Votre tâche
Poursuivez l'article sur la réaction de l'Élysée à la libération de DSK, en reprenant juste après sa dernière phrase.

Texte du document
• • • • • • •
Stella Vidal : mes coups de gueule et coups de coeur

Coups de gueule et coups de coeur sur des sujets variés, politique (j'adore!), actualité, automobile, billets d'humour, gastronomie, santé, enfants, protection animale, sport y tutti cuanti : no limit ! je vous attends.

DSK, LE FEUILLETON CONTINUE

Pour l'Élysée, les embarras du PS ne sont pas terminés  

lefigaro.fr  
Nicolas Sarkozy,le 21 juin dernier,devant le Palaisde l'Élysée.
Nicolas Sarkozy,le 21 juin dernier,devant le Palaisde l'Élysée. Crédits photo : CHARLES PLATIAU/Reuters

Les proches de Nicolas Sarkozy estiment que la libération de DSK n'est pas «un 15 mai à l'envers». 

Officiellement, l'Élysée ne cille pas. À peine un haussement de sourcil pour rappeler que la position de la présidence a toujours été la même : «ne pas commenter le cours de la justice américaine» et «respecter la présomption d'innocence» de Dominique Strauss-Kahn, tout comme «la souffrance de la victime présumée». L'Élysée souligne que le chef de l'État s'est toujours tenu à l'écart des polémiques sur l'interpellation du patron du FMI et considère que cette accélération de la procédure judiciaire «ne change rien».
• • • • • • •
Lignes fournies

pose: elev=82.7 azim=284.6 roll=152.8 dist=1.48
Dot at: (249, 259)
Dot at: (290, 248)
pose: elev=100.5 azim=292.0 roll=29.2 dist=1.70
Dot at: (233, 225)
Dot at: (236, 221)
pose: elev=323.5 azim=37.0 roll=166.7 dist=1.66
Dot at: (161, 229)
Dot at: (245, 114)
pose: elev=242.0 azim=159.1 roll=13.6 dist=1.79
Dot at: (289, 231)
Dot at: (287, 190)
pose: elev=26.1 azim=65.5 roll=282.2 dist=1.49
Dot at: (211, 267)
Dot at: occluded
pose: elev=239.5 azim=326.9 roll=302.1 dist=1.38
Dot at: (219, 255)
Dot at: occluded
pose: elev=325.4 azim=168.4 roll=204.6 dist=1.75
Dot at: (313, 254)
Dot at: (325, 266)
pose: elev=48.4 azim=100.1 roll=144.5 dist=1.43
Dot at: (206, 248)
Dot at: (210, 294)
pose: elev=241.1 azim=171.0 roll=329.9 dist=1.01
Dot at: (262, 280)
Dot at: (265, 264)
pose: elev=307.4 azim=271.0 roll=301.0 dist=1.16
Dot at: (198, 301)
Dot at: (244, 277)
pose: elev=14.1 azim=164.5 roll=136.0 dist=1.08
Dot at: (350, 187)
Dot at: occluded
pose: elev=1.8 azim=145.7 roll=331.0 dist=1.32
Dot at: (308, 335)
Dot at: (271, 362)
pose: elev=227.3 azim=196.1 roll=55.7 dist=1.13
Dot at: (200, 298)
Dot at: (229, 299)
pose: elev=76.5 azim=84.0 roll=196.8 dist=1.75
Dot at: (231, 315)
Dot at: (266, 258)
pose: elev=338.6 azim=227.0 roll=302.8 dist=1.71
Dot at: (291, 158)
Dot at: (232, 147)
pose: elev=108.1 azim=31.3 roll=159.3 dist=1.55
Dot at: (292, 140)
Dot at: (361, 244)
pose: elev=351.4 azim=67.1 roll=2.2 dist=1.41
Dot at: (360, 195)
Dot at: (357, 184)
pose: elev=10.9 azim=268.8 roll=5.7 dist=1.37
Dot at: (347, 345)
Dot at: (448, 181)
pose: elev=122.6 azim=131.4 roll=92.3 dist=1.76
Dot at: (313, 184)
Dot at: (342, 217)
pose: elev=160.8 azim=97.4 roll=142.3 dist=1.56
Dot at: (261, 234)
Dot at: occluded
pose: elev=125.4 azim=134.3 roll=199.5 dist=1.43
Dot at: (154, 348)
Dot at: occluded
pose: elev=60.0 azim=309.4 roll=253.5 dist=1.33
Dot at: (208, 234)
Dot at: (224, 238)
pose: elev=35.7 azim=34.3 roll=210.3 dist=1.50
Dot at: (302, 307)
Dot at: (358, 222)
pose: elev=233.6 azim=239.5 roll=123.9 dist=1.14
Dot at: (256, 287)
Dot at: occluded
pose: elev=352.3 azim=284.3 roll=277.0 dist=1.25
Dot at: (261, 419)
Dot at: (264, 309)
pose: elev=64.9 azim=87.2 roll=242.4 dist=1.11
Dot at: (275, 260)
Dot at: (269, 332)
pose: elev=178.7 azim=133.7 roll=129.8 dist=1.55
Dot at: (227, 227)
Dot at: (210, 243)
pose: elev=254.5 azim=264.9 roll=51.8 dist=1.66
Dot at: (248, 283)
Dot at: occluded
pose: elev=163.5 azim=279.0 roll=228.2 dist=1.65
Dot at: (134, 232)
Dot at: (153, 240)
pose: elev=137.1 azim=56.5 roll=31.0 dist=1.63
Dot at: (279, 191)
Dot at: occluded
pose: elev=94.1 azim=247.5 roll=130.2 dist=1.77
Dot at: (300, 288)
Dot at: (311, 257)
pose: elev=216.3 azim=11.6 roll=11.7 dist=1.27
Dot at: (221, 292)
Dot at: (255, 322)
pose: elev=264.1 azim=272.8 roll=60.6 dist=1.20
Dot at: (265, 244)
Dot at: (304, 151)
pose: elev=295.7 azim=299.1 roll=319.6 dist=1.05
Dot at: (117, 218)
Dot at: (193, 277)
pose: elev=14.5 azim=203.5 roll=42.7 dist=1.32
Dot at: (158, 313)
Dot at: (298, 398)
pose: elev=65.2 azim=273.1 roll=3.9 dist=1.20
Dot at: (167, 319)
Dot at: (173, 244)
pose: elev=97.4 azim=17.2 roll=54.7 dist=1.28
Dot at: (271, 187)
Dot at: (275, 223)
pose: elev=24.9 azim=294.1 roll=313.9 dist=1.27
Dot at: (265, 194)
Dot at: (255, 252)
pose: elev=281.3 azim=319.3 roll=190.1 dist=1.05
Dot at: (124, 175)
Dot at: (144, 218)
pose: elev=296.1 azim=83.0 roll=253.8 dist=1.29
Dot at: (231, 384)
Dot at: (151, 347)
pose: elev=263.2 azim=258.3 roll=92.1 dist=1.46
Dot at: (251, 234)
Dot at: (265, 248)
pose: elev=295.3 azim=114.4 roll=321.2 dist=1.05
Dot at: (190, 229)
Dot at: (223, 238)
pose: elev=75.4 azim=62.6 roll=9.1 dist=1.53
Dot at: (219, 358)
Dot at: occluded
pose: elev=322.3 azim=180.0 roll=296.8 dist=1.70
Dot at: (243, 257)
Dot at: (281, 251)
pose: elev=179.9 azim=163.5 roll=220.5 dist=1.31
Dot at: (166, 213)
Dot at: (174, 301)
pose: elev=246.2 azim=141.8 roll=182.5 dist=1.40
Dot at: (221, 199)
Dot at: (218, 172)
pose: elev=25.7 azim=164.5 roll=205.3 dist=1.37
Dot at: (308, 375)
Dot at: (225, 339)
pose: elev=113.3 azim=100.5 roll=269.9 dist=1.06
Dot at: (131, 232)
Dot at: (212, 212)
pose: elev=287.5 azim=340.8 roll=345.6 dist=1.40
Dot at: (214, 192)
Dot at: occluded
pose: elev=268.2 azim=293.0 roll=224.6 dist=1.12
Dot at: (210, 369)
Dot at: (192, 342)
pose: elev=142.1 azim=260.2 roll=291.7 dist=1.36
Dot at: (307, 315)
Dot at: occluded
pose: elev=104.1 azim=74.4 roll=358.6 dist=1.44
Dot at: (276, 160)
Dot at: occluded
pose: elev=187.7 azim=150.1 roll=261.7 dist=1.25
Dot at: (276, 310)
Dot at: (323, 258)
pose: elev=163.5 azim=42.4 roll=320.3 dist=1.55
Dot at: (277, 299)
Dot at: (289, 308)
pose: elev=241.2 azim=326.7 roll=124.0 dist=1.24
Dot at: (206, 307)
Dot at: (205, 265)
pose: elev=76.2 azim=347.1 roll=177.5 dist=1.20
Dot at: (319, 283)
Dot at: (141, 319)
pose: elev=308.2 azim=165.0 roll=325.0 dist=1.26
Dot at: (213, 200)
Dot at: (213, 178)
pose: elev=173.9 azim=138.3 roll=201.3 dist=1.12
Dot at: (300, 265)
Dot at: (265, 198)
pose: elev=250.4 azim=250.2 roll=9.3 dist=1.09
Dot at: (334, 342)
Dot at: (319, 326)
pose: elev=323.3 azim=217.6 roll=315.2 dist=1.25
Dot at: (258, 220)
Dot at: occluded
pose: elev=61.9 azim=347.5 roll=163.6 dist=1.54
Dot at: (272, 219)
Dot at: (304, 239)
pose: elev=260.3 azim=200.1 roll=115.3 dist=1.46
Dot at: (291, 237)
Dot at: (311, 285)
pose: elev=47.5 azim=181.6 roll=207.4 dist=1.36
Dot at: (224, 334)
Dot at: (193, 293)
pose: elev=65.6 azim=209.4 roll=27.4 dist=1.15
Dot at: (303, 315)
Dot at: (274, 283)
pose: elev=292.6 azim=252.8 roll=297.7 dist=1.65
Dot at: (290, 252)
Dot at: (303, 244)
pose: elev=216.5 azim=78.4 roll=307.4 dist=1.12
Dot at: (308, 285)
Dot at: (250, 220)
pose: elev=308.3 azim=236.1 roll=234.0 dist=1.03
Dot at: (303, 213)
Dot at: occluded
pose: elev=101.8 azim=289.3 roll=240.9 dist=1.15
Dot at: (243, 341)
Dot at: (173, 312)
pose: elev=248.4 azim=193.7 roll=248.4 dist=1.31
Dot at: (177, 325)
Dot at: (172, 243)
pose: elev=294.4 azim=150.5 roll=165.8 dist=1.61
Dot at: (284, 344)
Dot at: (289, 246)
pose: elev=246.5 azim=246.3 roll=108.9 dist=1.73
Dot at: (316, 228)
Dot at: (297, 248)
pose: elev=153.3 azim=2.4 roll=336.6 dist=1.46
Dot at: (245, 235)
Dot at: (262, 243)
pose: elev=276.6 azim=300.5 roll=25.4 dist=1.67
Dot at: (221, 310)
• • • • • • •
Réponse proposée
Les conseillers du président qui ont été prévenus dans la nuit jurent qu'ils n'ont pas réveillé le chef de l'État pour l'aviser des révélations parues dans le New York Times : «Ce n'est pas un sujet d'intérêt national, cela concerne une personne privée», justifie-t-on. Dans la journée de vendredi, Nicolas Sarkozy n'a pas commenté cette péripétie. Dans la matinée, il a reçu son ami Roger Karoutchi, encore ambassadeur auprès de l'OCDE pour quelques semaines, pour lui parler des élections sénatoriales dans les Hauts-de-Seine, sans dire un mot de l'affaire Strauss-Kahn. Il a aussi reçu le sénateur centriste Jean Arthuis, sans revenir non plus sur ce sujet. Dans l'après-midi, il s'est envolé vers Brégançon, dans le Var, pour assister le lendemain au mariage du prince Albert de Monaco.

Un peu trop vite innocenté 

Pour plusieurs proches du président, la libération conditionnelle de Strauss-Kahn n'est en aucun cas «un 15 mai à l'envers», qui effacerait en quelques heures le «coup de tonnerre» du dimanche 15 mai. «Ce n'est pas parce que Nafissatou Diallo n'est pas crédible à cause de son passé que les faits n'ont pas eu lieu», avertit un fidèle du chef de l'État, qui trouve que les commentaires «innocentent» un peu trop vite DSK.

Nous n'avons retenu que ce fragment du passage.